[INPUT — start]
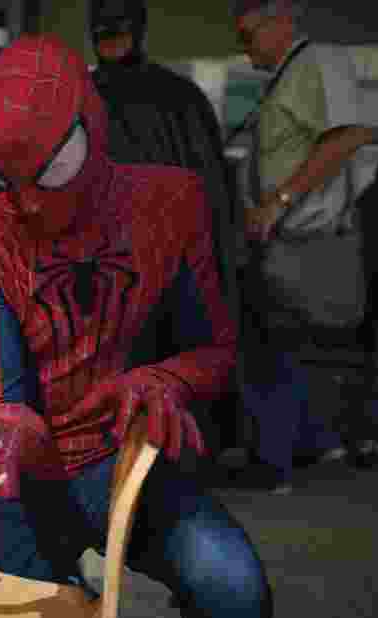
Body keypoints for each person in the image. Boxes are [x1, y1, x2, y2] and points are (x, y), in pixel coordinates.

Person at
[INPUT — finish]
[INPUT — start]
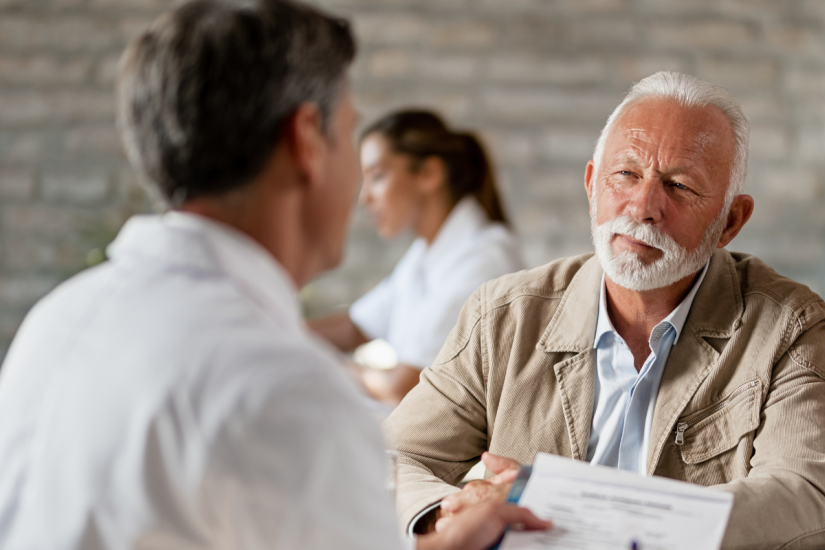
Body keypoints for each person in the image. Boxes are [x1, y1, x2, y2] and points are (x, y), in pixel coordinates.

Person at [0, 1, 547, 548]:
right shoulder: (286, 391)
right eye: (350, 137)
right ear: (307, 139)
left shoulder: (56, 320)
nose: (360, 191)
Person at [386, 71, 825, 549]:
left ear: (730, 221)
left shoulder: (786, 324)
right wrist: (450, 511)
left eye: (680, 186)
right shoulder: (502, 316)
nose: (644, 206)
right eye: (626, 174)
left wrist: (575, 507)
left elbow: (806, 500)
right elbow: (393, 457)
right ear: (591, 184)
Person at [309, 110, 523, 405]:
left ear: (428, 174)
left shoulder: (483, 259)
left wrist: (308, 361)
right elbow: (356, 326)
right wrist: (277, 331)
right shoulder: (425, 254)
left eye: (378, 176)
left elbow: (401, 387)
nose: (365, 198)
[INPUT — finish]
[INPUT — start]
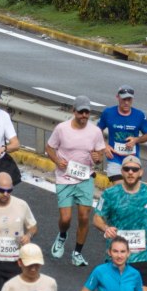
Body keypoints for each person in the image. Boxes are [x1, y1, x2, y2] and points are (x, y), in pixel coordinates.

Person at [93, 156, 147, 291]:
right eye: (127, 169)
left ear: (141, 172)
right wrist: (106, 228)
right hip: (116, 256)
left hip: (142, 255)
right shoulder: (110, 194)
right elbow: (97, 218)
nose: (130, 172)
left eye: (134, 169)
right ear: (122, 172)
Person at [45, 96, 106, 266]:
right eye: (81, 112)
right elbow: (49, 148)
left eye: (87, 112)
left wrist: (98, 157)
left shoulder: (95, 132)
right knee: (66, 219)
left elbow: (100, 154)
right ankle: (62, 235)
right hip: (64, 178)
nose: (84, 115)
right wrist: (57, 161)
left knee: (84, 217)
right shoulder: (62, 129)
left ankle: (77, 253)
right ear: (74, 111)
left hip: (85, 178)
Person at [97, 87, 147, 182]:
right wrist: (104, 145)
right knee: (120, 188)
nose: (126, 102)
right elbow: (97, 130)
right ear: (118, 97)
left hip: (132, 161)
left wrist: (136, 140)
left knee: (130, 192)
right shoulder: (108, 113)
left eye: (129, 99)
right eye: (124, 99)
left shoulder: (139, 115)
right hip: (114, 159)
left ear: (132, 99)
[INPUT — finish]
• AIM OF THE TASK: Out of the listing above, reproduce exactly the lines from the one with "left ear: (428, 174)" up to and including the one with "nose: (365, 198)".

• EXERCISE ANSWER:
left ear: (428, 174)
left shoulder: (483, 259)
left wrist: (308, 361)
right elbow: (356, 326)
right wrist: (277, 331)
right shoulder: (425, 254)
left eye: (378, 176)
left elbow: (401, 387)
nose: (365, 198)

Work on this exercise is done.